%matplotlib inline
Available pretrain models
We pretrained models on preprocessed high-quality spatial transcriptomics data, and realised them for transfer learning for new spatial data, so that people can do segmentation from scratch without providing coarse pre-trained labels. Currently we cover pre-trained models from multiple tissues and spatial technologies.
Import packages & data
import random
import numpy as np
import pandas as pd
import tifffile as tiff
import matplotlib.pyplot as plt
import Bering as br
Pre-train model for ISS hippocampus
This model is pre-trained on ISS (pciSeq) hippocampus data. Available labels contains subtypes of neuron and non-neurons.

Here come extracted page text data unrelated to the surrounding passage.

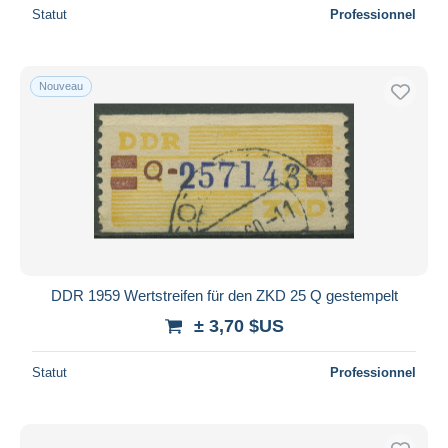
Statut
Professionnel
Nouveau
DDR 1959 Wertstreifen für den ZKD 25 Q gestempelt
± 3,70 $US
Statut
Professionnel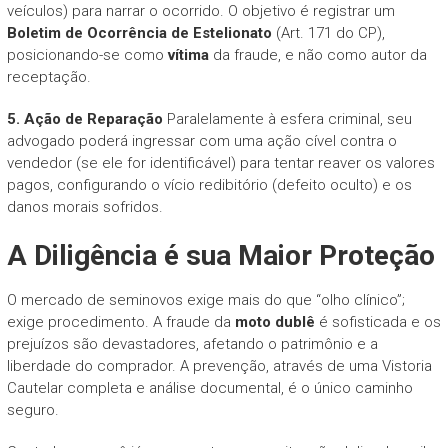
veículos) para narrar o ocorrido. O objetivo é registrar um
Boletim de Ocorrência de Estelionato
(Art. 171 do CP),
posicionando-se como
vítima
da fraude, e não como autor da
receptação.
5. Ação de Reparação
Paralelamente à esfera criminal, seu
advogado poderá ingressar com uma ação cível contra o
vendedor (se ele for identificável) para tentar reaver os valores
pagos, configurando o vício redibitório (defeito oculto) e os
danos morais sofridos.
A Diligência é sua Maior Proteção
O mercado de seminovos exige mais do que “olho clínico”;
exige procedimento. A fraude da
moto dublê
é sofisticada e os
prejuízos são devastadores, afetando o patrimônio e a
liberdade do comprador. A prevenção, através de uma Vistoria
Cautelar completa e análise documental, é o único caminho
seguro.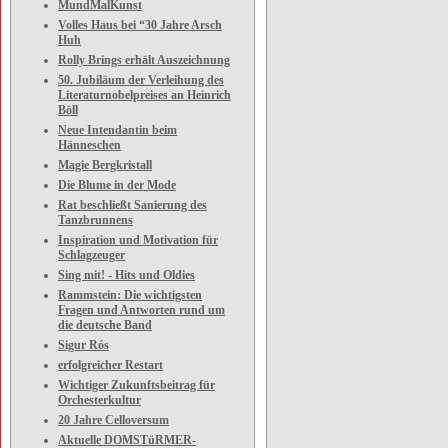
MundMalKunst
Volles Haus bei “30 Jahre Arsch
Huh
Rolly Brings erhält Auszeichnung
50. Jubiläum der Verleihung des
Literaturnobelpreises an Heinrich
Böll
Neue Intendantin beim
Hänneschen
Magie Bergkristall
Die Blume in der Mode
Rat beschließt Sanierung des
Tanzbrunnens
Inspiration und Motivation für
Schlagzeuger
Sing mit! - Hits und Oldies
Rammstein: Die wichtigsten
Fragen und Antworten rund um
die deutsche Band
Sigur Rós
erfolgreicher Restart
Wichtiger Zukunftsbeitrag für
Orchesterkultur
20 Jahre Celloversum
Aktuelle DOMSTüRMER-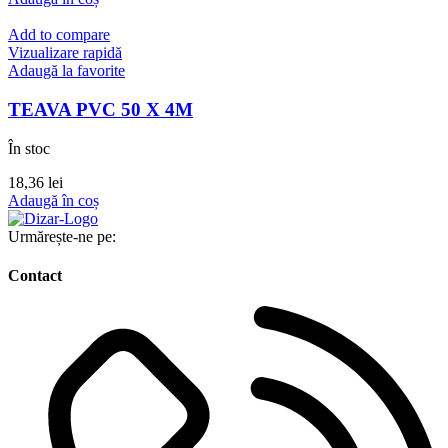
Add to compare
Vizualizare rapidă
Adaugă la favorite
TEAVA PVC 50 X 4M
În stoc
18,36
lei
Adaugă în coș
Urmărește-ne pe:
Contact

bg = br.datasets.model_iss_ca1_qian()
# parameters of node classification model
bg.trainer_node.model.parameters()
# parameters of edge prediction model
bg.trainer_edge.model.parameters()
# available labels for node classification
bg.labels
# number of input node features
bg.n_node_features
Other available models
Cortex (MERFISH): br.datasets.model_iss_ca1_qian()
Lung cancer (Cosmx): br.datasets.model_cosmx_nsclc_he()
Breast cancer (Xenium): br.datasets.model_xenium_dcis_janesick()
Hippocampus (pciSeq): br.datasets.model_iss_ca1_qian()
More pretrained models will be added.